Backend integration layer — structured outputs from intake and booking flows connect directly to clinic scheduling tools via REST APIs. Appointment confirmations trigger automated SMS reminders through Twilio, reducing no-shows by an estimated 35%.

Escalation protocol — the assistant detects crisis language using a keyword-and-context scoring system. If a user expresses suicidal ideation or acute distress, the assistant immediately provides crisis resources (988 Lifeline, Crisis Text Line) and flags the conversation for immediate human review. This is non-negotiable in any mental health AI system.

Results and Impact

In pilot testing with a Vancouver-based therapy practice, the assistant demonstrated strong results across every metric that matters:

Response time dropped from hours to under 30 seconds. clients get answers immediately, including after hours and weekends, which is when most people research therapy options.

Intake completion rate increased by 40%. The conversational format eliminated the friction of traditional form-filling. Clients completed intake in an average of 4 minutes versus 12 minutes on the old PDF form.

Appointment booking conversion improved by 28%. The ability to book directly through the conversation, without leaving the chat or opening a separate calendar tool, removed a critical drop-off point.

Client feedback scored 4.7 out of 5 for warmth and helpfulness. users consistently noted that the assistant "felt like talking to a real person" and "made me feel less nervous about starting therapy."

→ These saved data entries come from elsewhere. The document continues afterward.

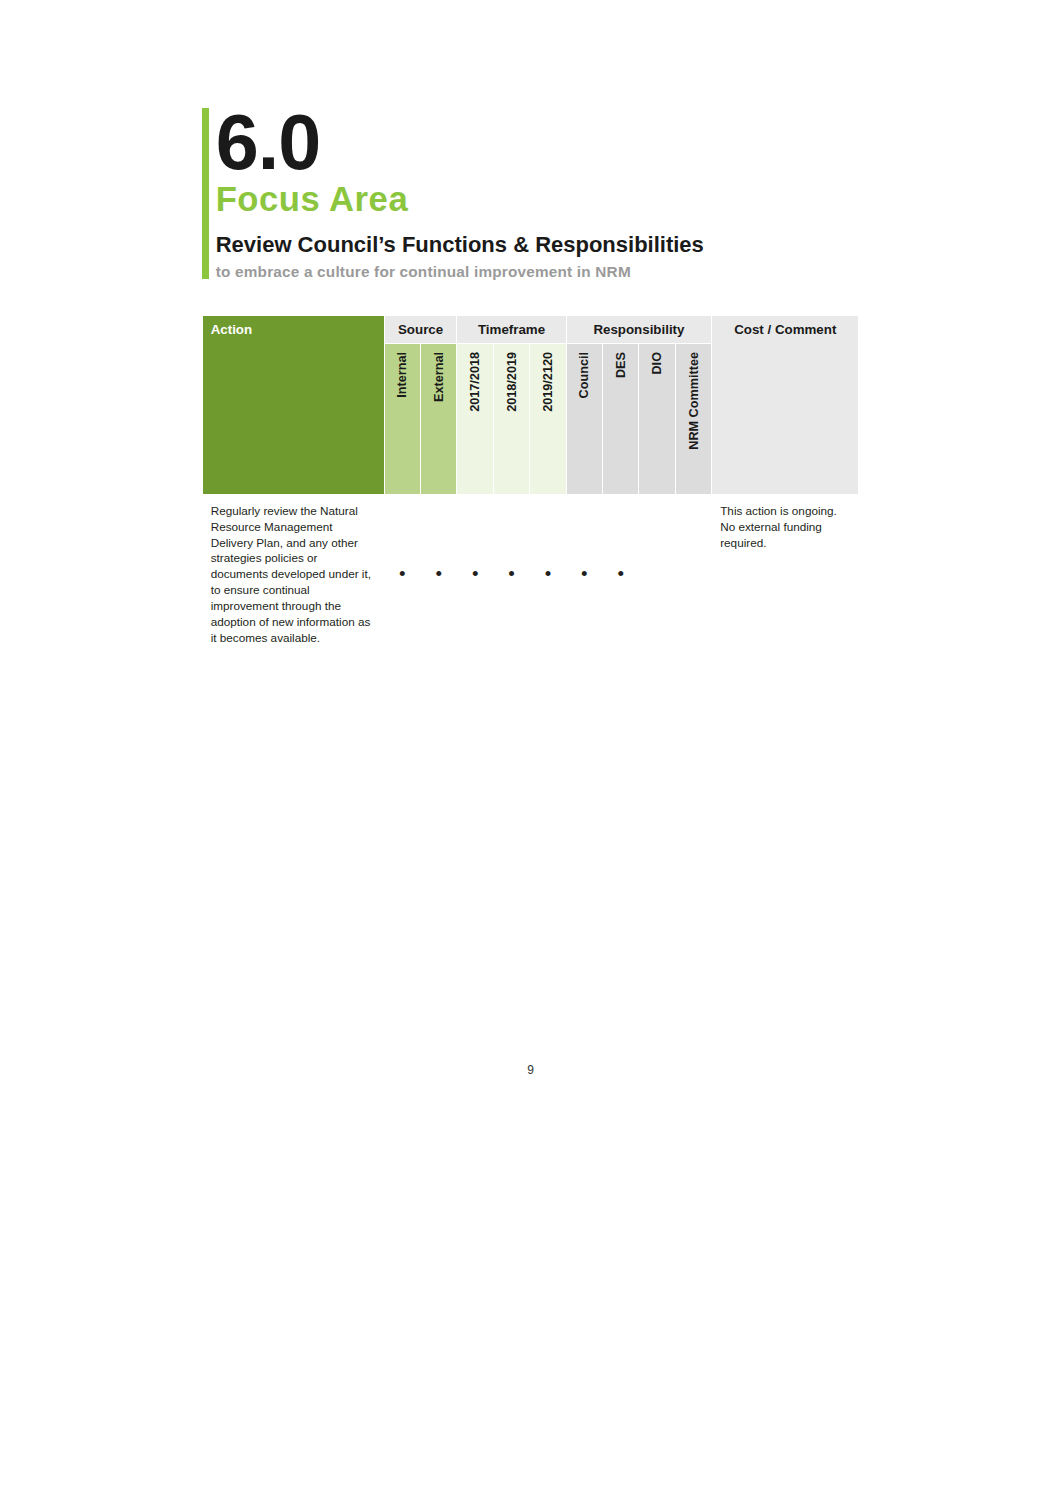6.0
Focus Area
Review Council’s Functions & Responsibilities
to embrace a culture for continual improvement in NRM
| Action | Source | Timeframe | Responsibility | Cost / Comment |
| --- | --- | --- | --- | --- |
| Internal | External | 2017/2018 | 2018/2019 | 2019/2120 | Council | DES | DIO | NRM Committee |
| Regularly review the Natural Resource Management Delivery Plan, and any other strategies policies or documents developed under it, to ensure continual improvement through the adoption of new information as it becomes available. | • | • | • | • | • | • | • | | | This action is ongoing. No external funding required. |
9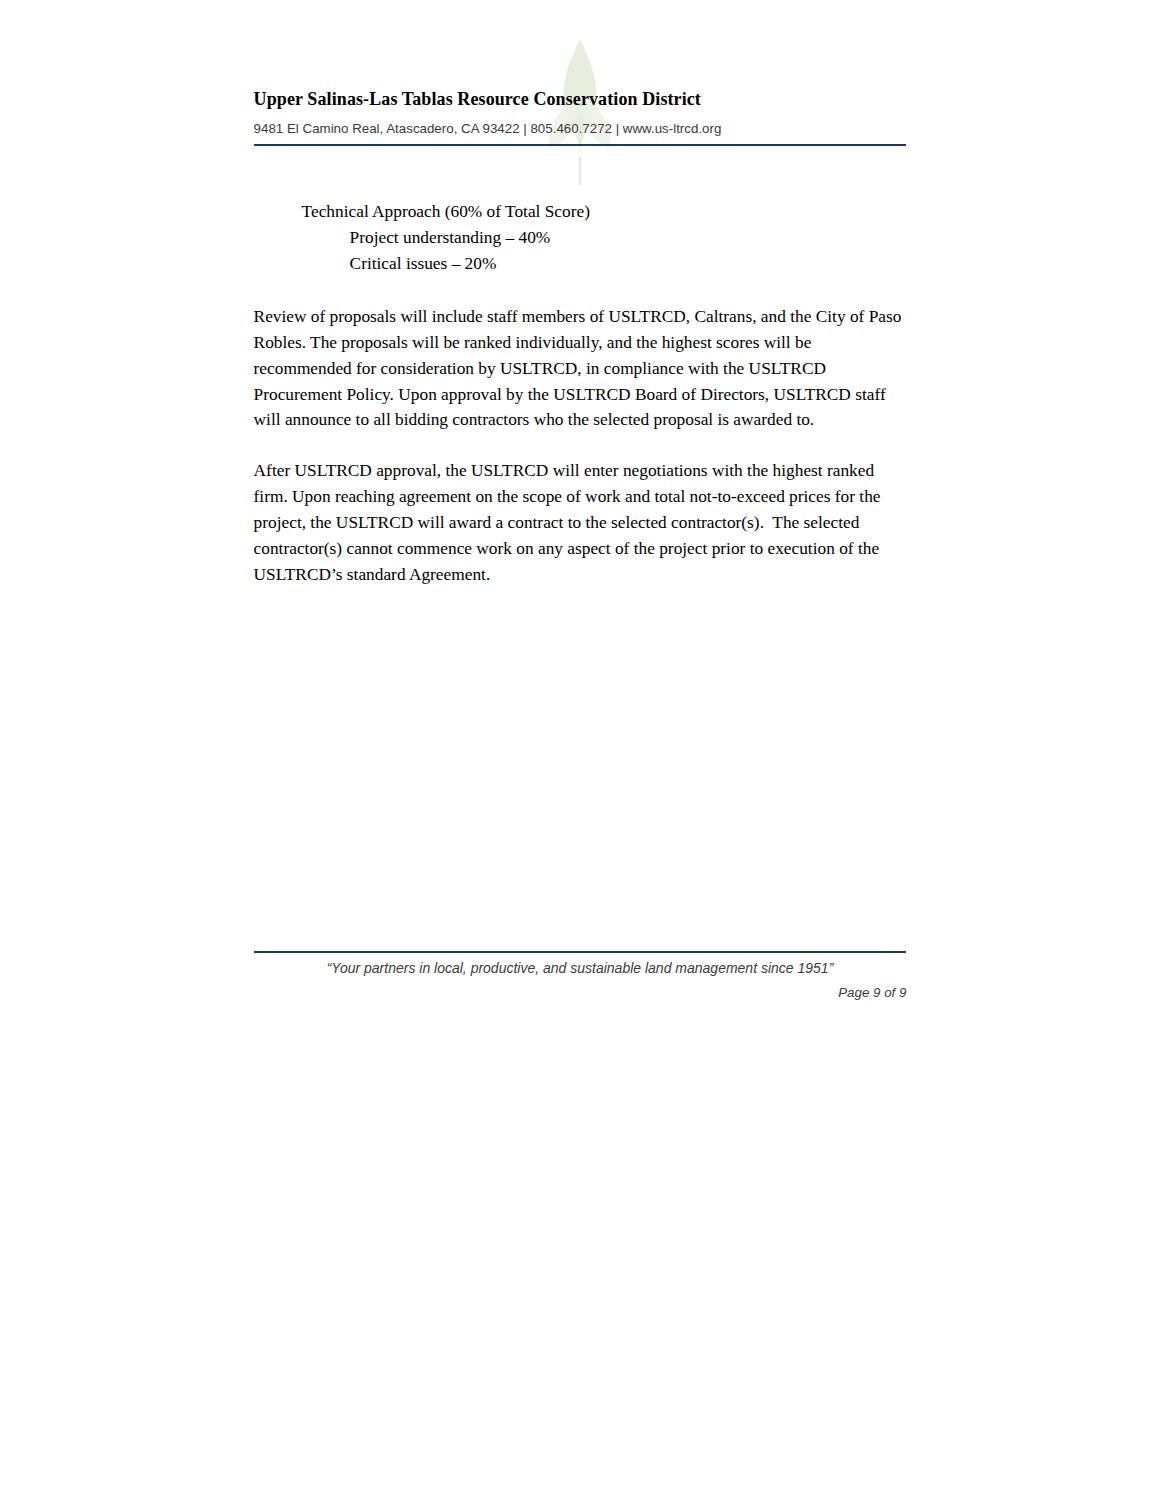Upper Salinas-Las Tablas Resource Conservation District
9481 El Camino Real, Atascadero, CA 93422 | 805.460.7272 | www.us-ltrcd.org
Technical Approach (60% of Total Score)
Project understanding – 40%
Critical issues – 20%
Review of proposals will include staff members of USLTRCD, Caltrans, and the City of Paso Robles. The proposals will be ranked individually, and the highest scores will be recommended for consideration by USLTRCD, in compliance with the USLTRCD Procurement Policy. Upon approval by the USLTRCD Board of Directors, USLTRCD staff will announce to all bidding contractors who the selected proposal is awarded to.
After USLTRCD approval, the USLTRCD will enter negotiations with the highest ranked firm. Upon reaching agreement on the scope of work and total not-to-exceed prices for the project, the USLTRCD will award a contract to the selected contractor(s). The selected contractor(s) cannot commence work on any aspect of the project prior to execution of the USLTRCD’s standard Agreement.
“Your partners in local, productive, and sustainable land management since 1951”
Page 9 of 9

The Bigger Picture: AI as a Bridge, Not a Replacement

This project sits at the intersection of two things I care deeply about: making technology that serves people, and making mental health care more accessible. The assistant doesn't replace therapists. It removes the barriers that prevent people from reaching therapists in the first place.

As generative AI matures, the opportunity to deploy emotionally intelligent agents in healthcare, education, and social services is enormous. But it requires building with intention,  prioritizing safety, privacy, and genuine human benefit over feature count. Every design decision in this project was filtered through one question: Does this make it easier for someone in pain to get help?

The answer, I believe, is yes. And that's worth building for.

Built with: Google Gemini API, text-embedding-004, Python, FastAPI, Pinecone, Hugging Face Datasets, Twilio, WebSockets. Originally developed as part of the Google Gen AI Intensive Course Capstone Project 2025.